La mort est passée par là pour cette famille du village : deux sœurs en deuil, un frère parti trop tôt, comme on dit.
Lazare est mort et tout le monde est sous le choc.
La mort fait mal.
La mort est un non-sens.
Le vide, la perte, le manque… quelles douleurs !

Lazare est mort…

Aujourd'hui encore, la mort passe par là…
Dans nos vies, dans nos familles: dans les deuils que nous devons affronter un jour ou l'autre. Et aussi dans ces deuils-là : lorsque je perds mon travail, ma santé, mon moral ; lorsque je pars, lorsqu'on me quitte… Et encore, il y a tous ces autres maux qui nous laissent comme « morts » : des conflits, des ruptures, des échecs, des déceptions…

Lazare est mort…

Oui, la mort passe toujours et encore.
Plus largement, la mort, le mal, ça se passe sans cesse dans la vie et dans le monde... et aujourd'hui on pense tout particulièrement à la situation tellement difficile, inextricable des migrants, de toutes ces personnes qui doivent fuir leur pays, qui sont déracinées.

Lorsque nous avons « résonné » ensemble autour de ce récit avec vous, l'équipe des bénévoles de l'aumônerie auprès des requérants d'asile, vous avez évoqué très clairement certaines marques douloureuses dont vous êtes les témoins, au contact direct des personnes migrantes (ou à travers des images, des informations qui nous parviennent chaque jour): ces blessures dues à l'arrachement... arrachement à sa famille, à son pays, à des projets, à un métier.
Si ce n'est pas la mort, ça y ressemble beaucoup ! Partir vers l'inconnu, fuir, tout perdre, et mourir à une certaine vie qui était en train de se dessiner là-bas et à une identité personnelle... qui n'existe plus ici.

Vous savez ce qu'est le désarroi, l'impuissance face à ces drames humains que vous pouvez deviner en allant à la rencontre des personnes exilées…

Manuela Hugonnet, déléguée du vicariat à la Solidarité, va évoquer maintenant le vécu de ces personnes qui s'engagent auprès des requérants d'asile.

Manuela Hugonnet

Dans ce récit d'Evangile, on nous dit que Jésus pleure...
Dans notre présence auprès des requérants d'asile, nous sommes bien souvent saisis aux entrailles. Face à la souffrance et à la misère de toutes ces personnes, nous ressentons certes beaucoup d'émotions, mais nous essayons aussi d'agir, de répondre par la langue de la fraternité.

Nous ne considérons pas les Syriens, les Afghans, les Somaliens et tous les autres déracinés de la Terre comme des personnes qui nous posent problème.
Nous refusons de regarder les migrants musulmans comme des terroristes potentiels.
Non.

Tout simplement, nous nous asseyons parmi les requérants, les regardons dans les yeux.

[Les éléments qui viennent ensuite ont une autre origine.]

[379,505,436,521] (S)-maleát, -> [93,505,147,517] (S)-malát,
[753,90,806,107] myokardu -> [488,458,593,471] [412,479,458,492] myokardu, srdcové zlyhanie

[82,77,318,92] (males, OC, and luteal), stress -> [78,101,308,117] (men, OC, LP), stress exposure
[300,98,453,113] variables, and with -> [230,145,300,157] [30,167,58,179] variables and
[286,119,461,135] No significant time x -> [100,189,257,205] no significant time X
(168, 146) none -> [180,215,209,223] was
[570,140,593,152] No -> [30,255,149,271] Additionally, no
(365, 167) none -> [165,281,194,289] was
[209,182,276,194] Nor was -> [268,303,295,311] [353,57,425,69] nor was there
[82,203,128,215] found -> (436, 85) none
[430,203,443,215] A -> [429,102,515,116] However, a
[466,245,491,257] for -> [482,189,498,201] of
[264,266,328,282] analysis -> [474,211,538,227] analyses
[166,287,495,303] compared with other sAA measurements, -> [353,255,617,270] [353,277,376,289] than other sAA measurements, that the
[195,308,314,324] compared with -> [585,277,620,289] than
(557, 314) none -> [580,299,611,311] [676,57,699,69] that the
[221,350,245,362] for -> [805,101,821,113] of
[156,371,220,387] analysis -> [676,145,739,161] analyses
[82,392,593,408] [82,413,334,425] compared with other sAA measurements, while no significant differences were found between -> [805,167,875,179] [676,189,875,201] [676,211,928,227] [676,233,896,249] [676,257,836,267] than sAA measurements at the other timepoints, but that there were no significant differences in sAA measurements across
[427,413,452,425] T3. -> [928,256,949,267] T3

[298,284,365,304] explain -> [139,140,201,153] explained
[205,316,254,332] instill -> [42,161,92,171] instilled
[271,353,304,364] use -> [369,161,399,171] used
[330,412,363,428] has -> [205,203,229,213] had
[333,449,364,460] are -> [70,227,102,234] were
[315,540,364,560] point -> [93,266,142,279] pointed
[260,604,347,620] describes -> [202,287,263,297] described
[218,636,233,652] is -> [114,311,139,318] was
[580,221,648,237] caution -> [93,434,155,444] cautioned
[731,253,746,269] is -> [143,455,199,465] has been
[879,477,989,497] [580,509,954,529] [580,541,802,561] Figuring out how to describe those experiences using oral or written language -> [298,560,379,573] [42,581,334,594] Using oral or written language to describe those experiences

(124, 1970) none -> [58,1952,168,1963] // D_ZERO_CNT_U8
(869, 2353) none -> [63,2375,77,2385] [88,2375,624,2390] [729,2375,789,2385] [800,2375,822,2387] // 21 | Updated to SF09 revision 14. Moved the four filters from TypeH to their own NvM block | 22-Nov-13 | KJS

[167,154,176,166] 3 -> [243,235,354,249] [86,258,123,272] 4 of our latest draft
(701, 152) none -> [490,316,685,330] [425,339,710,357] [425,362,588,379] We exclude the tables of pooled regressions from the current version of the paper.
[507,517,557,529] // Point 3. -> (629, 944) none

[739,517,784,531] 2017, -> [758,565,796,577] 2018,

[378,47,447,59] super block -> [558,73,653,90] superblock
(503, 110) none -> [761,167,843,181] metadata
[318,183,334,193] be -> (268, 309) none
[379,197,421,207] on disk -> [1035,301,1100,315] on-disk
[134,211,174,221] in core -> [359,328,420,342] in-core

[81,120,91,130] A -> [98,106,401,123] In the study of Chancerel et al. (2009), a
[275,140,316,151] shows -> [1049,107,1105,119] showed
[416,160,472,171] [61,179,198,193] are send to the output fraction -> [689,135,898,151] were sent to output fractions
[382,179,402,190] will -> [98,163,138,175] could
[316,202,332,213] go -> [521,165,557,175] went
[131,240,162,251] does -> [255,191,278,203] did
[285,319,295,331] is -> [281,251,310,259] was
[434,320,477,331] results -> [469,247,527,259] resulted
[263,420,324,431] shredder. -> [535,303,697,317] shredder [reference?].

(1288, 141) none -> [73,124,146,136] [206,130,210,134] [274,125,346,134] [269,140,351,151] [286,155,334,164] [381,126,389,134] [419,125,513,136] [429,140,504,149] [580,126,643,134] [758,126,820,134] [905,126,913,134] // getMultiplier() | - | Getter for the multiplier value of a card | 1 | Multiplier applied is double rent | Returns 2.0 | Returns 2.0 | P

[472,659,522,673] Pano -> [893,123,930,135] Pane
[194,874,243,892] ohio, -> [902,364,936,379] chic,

Nous communiquons par mots, par gestes, avec des dessins. Nous partageons des moments de convivialité, nous cuisinons ensemble, nous jouons, chantons. Nous nous sourions. Nous rions ensemble.
Des choses banales du quotidien peut-être, mais qui permettent aux migrants de renouer avec la vie. La vie plus forte que la mort.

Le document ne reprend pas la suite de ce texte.